Rita Redberg on Excess Use of Radiation Imaging Tests

Rita F. Redberg, MD


February 20, 2014

In This Article

Action Points

The takeaways for us as a profession are really similar for primary care doctors, cardiologists, and radiologists, as well as emergency department physicians, in that we need to evaluate every test -- and in particular imaging tests that use ionizing radiation -- such that the benefits of this test will outweigh the risks, and we've considered alternatives, done a really careful history and physical examination, and think the tests will not just give us information.

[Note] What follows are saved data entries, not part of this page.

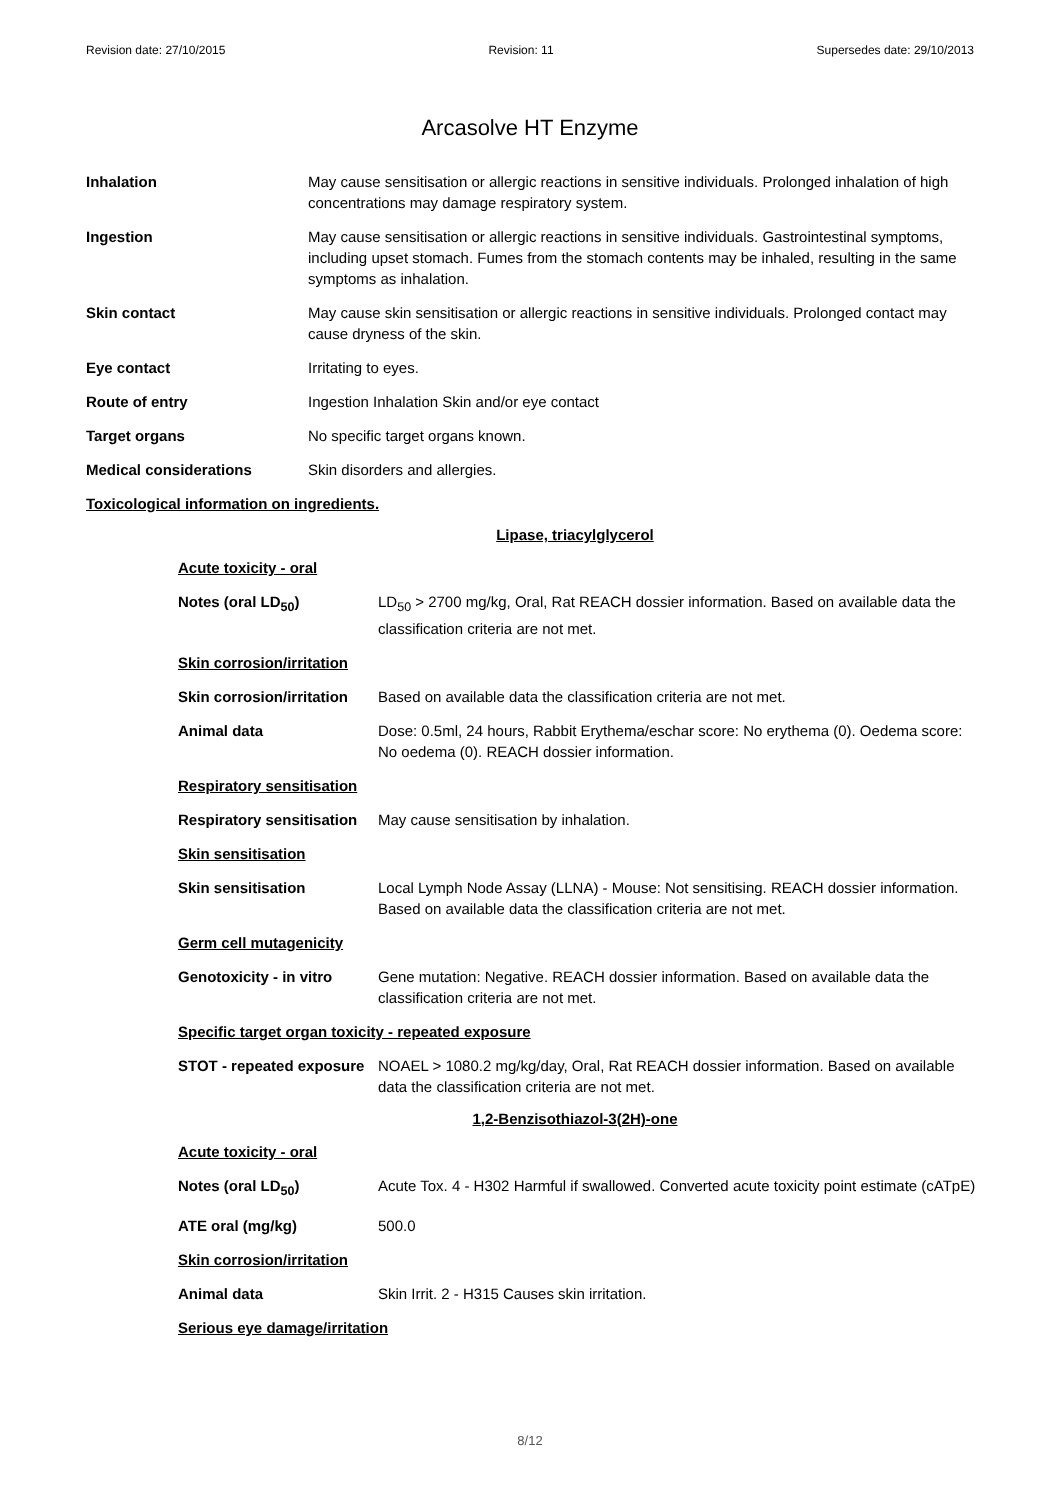Revision date: 27/10/2015 Revision: 11 Supersedes date: 29/10/2013
Arcasolve HT Enzyme
| Inhalation | May cause sensitisation or allergic reactions in sensitive individuals. Prolonged inhalation of high concentrations may damage respiratory system. |
| Ingestion | May cause sensitisation or allergic reactions in sensitive individuals. Gastrointestinal symptoms, including upset stomach. Fumes from the stomach contents may be inhaled, resulting in the same symptoms as inhalation. |
| Skin contact | May cause skin sensitisation or allergic reactions in sensitive individuals. Prolonged contact may cause dryness of the skin. |
| Eye contact | Irritating to eyes. |
| Route of entry | Ingestion Inhalation Skin and/or eye contact |
| Target organs | No specific target organs known. |
| Medical considerations | Skin disorders and allergies. |
Toxicological information on ingredients.
Lipase, triacylglycerol
| Acute toxicity - oral | |
| Notes (oral LD<sub>50</sub>) | LD<sub>50</sub> > 2700 mg/kg, Oral, Rat REACH dossier information. Based on available data the classification criteria are not met. |
| Skin corrosion/irritation | |
| Skin corrosion/irritation | Based on available data the classification criteria are not met. |
| Animal data | Dose: 0.5ml, 24 hours, Rabbit Erythema/eschar score: No erythema (0). Oedema score: No oedema (0). REACH dossier information. |
| Respiratory sensitisation | |
| Respiratory sensitisation | May cause sensitisation by inhalation. |
| Skin sensitisation | |
| Skin sensitisation | Local Lymph Node Assay (LLNA) - Mouse: Not sensitising. REACH dossier information. Based on available data the classification criteria are not met. |
| Germ cell mutagenicity | |
| Genotoxicity - in vitro | Gene mutation: Negative. REACH dossier information. Based on available data the classification criteria are not met. |
| Specific target organ toxicity - repeated exposure | |
| STOT - repeated exposure | NOAEL > 1080.2 mg/kg/day, Oral, Rat REACH dossier information. Based on available data the classification criteria are not met. |
1,2-Benzisothiazol-3(2H)-one
| Acute toxicity - oral | |
| Notes (oral LD<sub>50</sub>) | Acute Tox. 4 - H302 Harmful if swallowed. Converted acute toxicity point estimate (cATpE) |
| ATE oral (mg/kg) | 500.0 |
| Skin corrosion/irritation | |
| Animal data | Skin Irrit. 2 - H315 Causes skin irritation. |
| Serious eye damage/irritation | |
8/12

Because of course, all tests will give us information, but it will give us information that we couldn't have gotten from a nonionizing test or a history, and it will give us information that actually leads to a treatment that will lead to better outcomes, and a treatment that we couldn't have arrived at without the use of an imaging test.

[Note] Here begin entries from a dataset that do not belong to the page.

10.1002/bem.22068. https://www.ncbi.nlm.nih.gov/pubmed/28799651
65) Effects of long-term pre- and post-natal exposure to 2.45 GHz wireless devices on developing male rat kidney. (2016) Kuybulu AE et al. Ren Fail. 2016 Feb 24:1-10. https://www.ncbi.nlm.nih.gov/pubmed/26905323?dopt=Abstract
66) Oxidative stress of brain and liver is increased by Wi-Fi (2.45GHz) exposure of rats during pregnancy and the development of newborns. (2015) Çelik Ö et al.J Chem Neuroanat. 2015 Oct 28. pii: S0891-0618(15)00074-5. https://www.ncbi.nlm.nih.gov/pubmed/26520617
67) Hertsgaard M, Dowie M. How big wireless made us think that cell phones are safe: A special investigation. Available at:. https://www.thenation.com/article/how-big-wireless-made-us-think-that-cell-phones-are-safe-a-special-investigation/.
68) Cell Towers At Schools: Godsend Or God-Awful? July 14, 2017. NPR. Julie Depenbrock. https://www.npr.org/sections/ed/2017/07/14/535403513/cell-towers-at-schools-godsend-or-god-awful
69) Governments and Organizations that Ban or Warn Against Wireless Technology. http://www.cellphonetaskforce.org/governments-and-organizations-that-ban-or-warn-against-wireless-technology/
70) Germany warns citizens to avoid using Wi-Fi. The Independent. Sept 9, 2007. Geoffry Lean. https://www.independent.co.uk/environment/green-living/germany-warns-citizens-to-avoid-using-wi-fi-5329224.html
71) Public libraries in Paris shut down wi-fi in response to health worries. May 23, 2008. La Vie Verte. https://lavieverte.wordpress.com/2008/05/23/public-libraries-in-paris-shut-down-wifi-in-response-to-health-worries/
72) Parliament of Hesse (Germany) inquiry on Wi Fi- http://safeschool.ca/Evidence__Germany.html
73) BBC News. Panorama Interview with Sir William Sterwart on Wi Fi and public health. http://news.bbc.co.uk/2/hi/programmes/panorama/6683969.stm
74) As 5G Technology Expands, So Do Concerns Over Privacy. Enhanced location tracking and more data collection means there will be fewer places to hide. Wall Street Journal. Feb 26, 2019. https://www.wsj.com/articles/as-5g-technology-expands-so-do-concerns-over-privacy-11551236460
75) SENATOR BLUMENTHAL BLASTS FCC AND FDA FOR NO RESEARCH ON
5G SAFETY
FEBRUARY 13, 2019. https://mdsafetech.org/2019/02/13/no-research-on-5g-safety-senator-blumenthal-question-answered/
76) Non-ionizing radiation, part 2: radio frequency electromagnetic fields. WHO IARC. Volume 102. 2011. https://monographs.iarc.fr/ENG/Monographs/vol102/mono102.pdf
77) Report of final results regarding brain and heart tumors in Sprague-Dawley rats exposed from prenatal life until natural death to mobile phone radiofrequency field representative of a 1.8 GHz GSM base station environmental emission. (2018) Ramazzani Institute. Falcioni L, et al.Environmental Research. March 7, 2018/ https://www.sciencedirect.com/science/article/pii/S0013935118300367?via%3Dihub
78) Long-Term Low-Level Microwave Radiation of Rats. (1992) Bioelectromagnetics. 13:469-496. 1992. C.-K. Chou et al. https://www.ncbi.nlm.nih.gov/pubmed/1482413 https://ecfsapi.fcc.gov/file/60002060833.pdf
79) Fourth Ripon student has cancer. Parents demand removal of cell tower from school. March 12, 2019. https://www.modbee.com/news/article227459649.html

It's estimated currently that 1 in 4 Americans gets a CT scan every year (including repeat scans).[5] I think in ways we don't even realize, the use of CT scans in particular (and certainly we're doing a lot of nuclear cardiology tests, too) has increased.

Specific to nuclear cardiology, one suggestion that we had was triggered by a survey done for the American Society of Nuclear Cardiology by Andrew Einstein and Leslee Shaw and colleagues, looking at ways to easily reduce radiation exposure from commonly used myocardial perfusion imaging tests.[6] One way is to do stress-first tests. The survey they did suggested that only 7% of all of the tests currently done were stress-first tests, but certainly there's potential to do more and that change alone can reduce radiation exposure from myocardial perfusion imaging by 50%.

The other changes we suggest are to use as low a radiation dose as possible or to choose techniques that use the lowest radiation dose for necessary scans, and then of course really thinking about which scans are necessary. The appropriateness criteria that have been developed by both the American College of Cardiology[7] and the American College of Radiology[8] have been really helpful in this regard as well.

In conclusion, I wrote this editorial because I think there are things that we can all do, starting immediately, that would significantly reduce cancer risk from radiation exposure in the United States and worldwide. Those things are first, be more aware of the radiation risk associated with the tests that we order in our offices or in the hospital. Second, when ordering tests, consider the risks and benefits of this test, and be convinced that we need this test with radiation in order to get the information necessary for that patient. Finally, when ordering necessary tests, do it in a way that reduces the radiation exposure for that patient.

With those fairly simple steps, we can make a huge difference in reducing cancer risk from radiation exposure in the United States. Thank you.